GRANADA has the Alhambra, Athens has the Acropolis, Fort William has Nico’s Fish and Chip Restaurant. Do not underestimate the power of fish and chips over a hungry man returning from an exhausting day in the mountains. Do not dismiss Nico’s as another Scottish takeaway on another Scottish high street.
I’m all scrubbed up after a sweaty day on Beinn a’ Chlachair, Geal Charn and Creag Pitridh, and I’m sitting in Nico’s. This neat little waitress has just brought me a Nico’s Special Fish Supper, which comprises battered fish (cod or haddock), chips, mushy peas (beans is the alternative) salad, mug of black tea and a slice of bread and butter – all for £6.90.
I love Nico’s. I’ve been coming here for years. Even brought Anne once, which shows how much I like it and just how romantic I can be when the mood takes me. At Nico’s you can buy a takeaway, or you can sit in his marvellous emporium and savour the delights of traditional fish and chips as they should be eaten. Having said that, there’s a lot of pleasure to be gleaned from dipping greasy fingers in a bag while dangling your feet over the quayside of a quiet Scottish fishing port – but if you want to do it in style, you go to Nico’s.
Nico’s is a traditional Scottish fish shop – just like the ones in the Oor Wullie and The Broons books, which are all run by chaps called Toni or Luigi and who invariably sport big black moustaches.
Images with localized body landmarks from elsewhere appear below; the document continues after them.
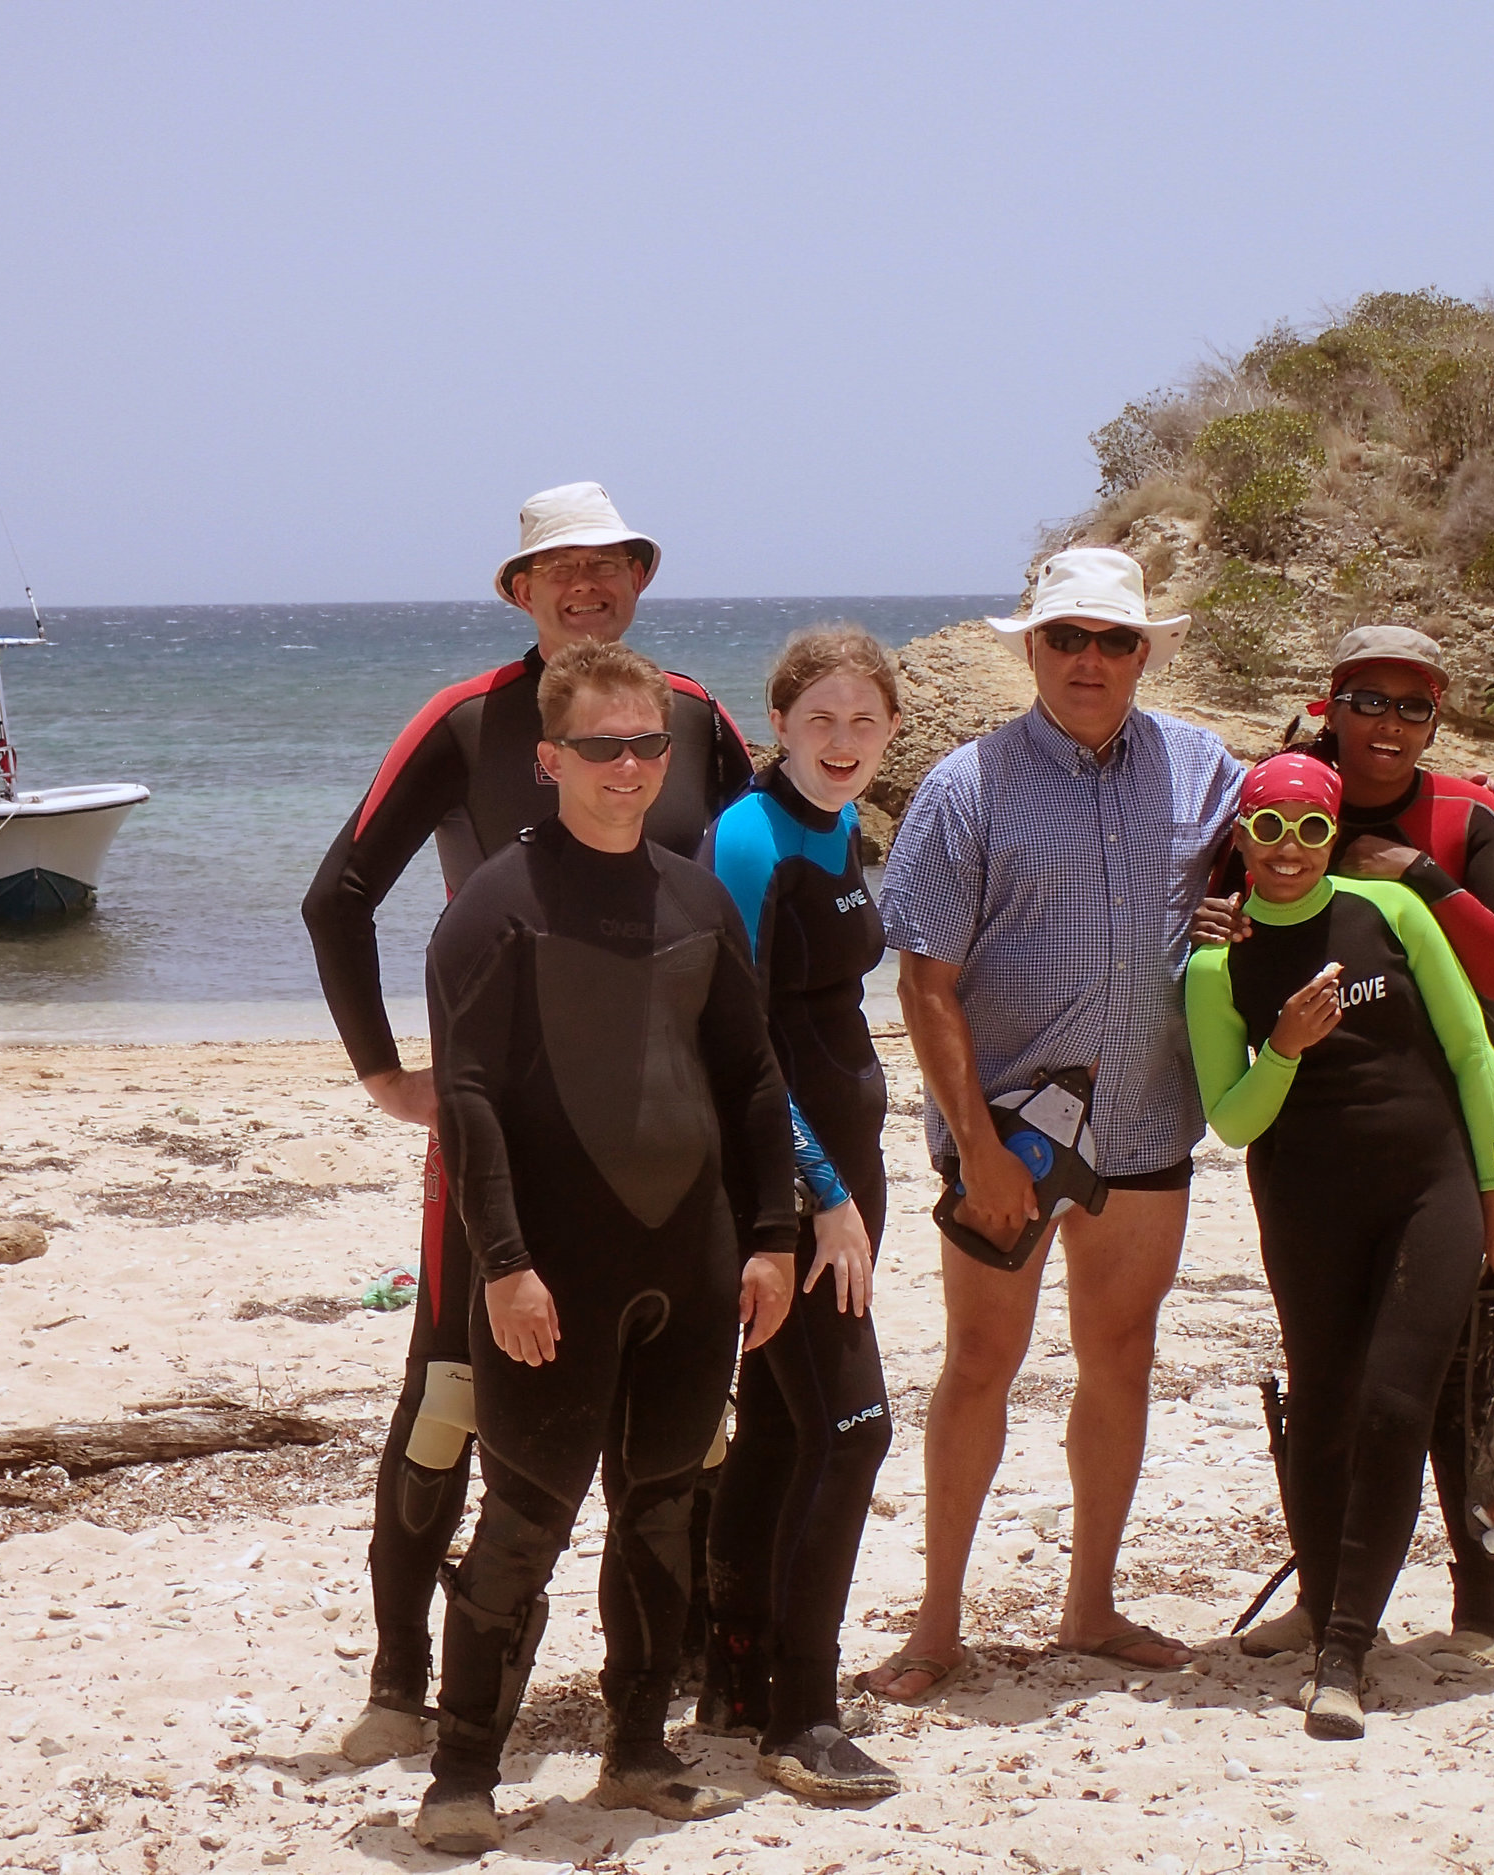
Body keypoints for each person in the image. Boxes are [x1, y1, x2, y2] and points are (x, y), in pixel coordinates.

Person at [300, 483, 756, 1764]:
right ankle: (400, 1683)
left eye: (608, 566)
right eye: (559, 569)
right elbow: (337, 898)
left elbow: (753, 884)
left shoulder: (691, 721)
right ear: (519, 591)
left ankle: (689, 1679)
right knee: (447, 1395)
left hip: (666, 1143)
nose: (585, 585)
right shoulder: (466, 723)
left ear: (638, 581)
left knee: (682, 1422)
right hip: (501, 1144)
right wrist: (390, 1074)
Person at [411, 641, 798, 1853]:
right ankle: (463, 1771)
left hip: (689, 1266)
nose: (627, 767)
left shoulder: (694, 897)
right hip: (550, 1276)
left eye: (646, 745)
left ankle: (636, 1753)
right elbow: (466, 1104)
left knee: (661, 1514)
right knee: (524, 1524)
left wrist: (774, 1238)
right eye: (599, 746)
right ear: (547, 759)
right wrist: (506, 1263)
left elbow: (748, 1077)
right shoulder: (494, 911)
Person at [860, 545, 1246, 1701]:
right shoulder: (965, 785)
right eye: (1065, 638)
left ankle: (1090, 1604)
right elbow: (922, 983)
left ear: (1144, 653)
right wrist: (973, 1145)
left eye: (1112, 639)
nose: (1088, 660)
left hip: (1145, 1125)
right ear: (1030, 649)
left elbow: (1305, 834)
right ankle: (936, 1624)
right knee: (981, 1361)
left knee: (1120, 1356)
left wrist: (1480, 811)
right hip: (1009, 1134)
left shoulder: (1202, 768)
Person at [1200, 624, 1494, 1669]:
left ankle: (1483, 1603)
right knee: (1332, 1382)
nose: (1389, 725)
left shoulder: (1468, 813)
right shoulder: (1280, 807)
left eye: (1413, 706)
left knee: (1460, 1376)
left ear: (1436, 719)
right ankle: (1326, 1599)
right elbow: (1224, 941)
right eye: (1369, 701)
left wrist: (1420, 880)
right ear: (1330, 705)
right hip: (1315, 1147)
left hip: (1457, 1136)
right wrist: (1211, 925)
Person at [698, 627, 905, 1801]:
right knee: (852, 1427)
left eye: (862, 722)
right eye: (819, 719)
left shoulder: (840, 829)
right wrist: (818, 1198)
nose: (841, 741)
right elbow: (737, 1041)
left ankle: (741, 1680)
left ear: (887, 732)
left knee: (782, 1432)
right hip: (784, 1191)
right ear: (776, 722)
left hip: (842, 1179)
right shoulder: (747, 839)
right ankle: (802, 1716)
Nico’s has mock marble tables, sensible chairs, traditional décor with a line of tiles around the wall, and waitress service. And Nico is there in the flesh, frying his fish and frying his chips. Though, disappointingly, he doesn’t sport a big black moustache.
Through subsequent research I discover there was an influential wave of Italian immigration into Scotland in the 1890s and early 20th Century. The immigrants – fleeing abject poverty in Italy – turned their talents to the catering trade, in particular ice cream parlours and fish and chip shops. Scotland, today, has the greatest concentration of chip shops in the British Isles (there are more chip shops in Scotland than there are grocery stores), many of them still owned by Italian families. That’s not to presume Nico’s falls into this category. For all I know, “Nico” could be Gaelic for “Warrior of the Silver Sea Beasts” or something as equally poetic.
Chip shops in Scotland – why are they so bloody wonderful? There’s a cracker in Aviemore, two crackers in Ullapool, and a marvellous chip van at Killin on Loch Tay where the proprietor entertains her customers with humorous banter while they wait in the queue. It’s an enjoyable and enlightening experience. Want a deep-fried steak pie with chips? She’ll oblige and make you laugh at the same time. But I’ll stick with cod or haddock, thank you very much, lovingly splashed with malt vinegar and a sprinkling of salt.
Another Time, Another Plaice
HECTOR’S PLAICE does not sell the eponymous item, so I settle for cod or haddock for £4.50. It is not the most delicious fish supper I have had in Scotland. It does not compare with Nico’s, for instance, or the fish supper I devoured in Aviemore one lunchtime while waiting for the cloud to clear off Bynack More. Hint of a secret ingredient in that one, I think. Perhaps a little garlic in the batter.
But the views equal the fish supper I had in Ullapool, where I sat with my parcel on the quayside, feet dangling over the water, gazing pensively along Loch Broom. Hector’s fish supper I eat a hundred yards from his Plaice, on the quayside at Kyle of Lochalsh, with the Cuillins in the background and the pleasant evening air full of the smells of the sea and the fishing port.
Is this the perfect way to end a day, or what? A dusty walk out of the Knoydart peninsula along the rough Loch Hourn path. Forty winks in a layby with the sun on my face. A slow drive north up quiet roads. And now, sitting here in the evening sun licking vinegar and crusty salt from my fingers while the seagulls mew and dive around me. Bring on the dancing girls.